# [TASK INSTRUCTIONS]
Each entry needs to be reproduced exactly, with none left out.

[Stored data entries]
—————

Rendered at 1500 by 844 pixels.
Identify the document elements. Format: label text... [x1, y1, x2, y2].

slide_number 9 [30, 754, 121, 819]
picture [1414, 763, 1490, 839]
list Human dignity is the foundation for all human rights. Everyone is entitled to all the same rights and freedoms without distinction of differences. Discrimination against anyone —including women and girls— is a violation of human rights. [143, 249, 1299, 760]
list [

—————

# [EXERCISE OUTPUT]
Rendered at 1500 by 844 pixels.
Identify the document elements. Format: label text... [x1, y1, x2, y2].

slide_number 9 [30, 754, 121, 819]
picture [1414, 763, 1490, 839]
list Human dignity is the foundation for all human rights. Everyone is entitled to all the same rights and freedoms without distinction of differences. Discrimination against anyone —including women and girls— is a violation of human rights. [143, 249, 1299, 760]
list [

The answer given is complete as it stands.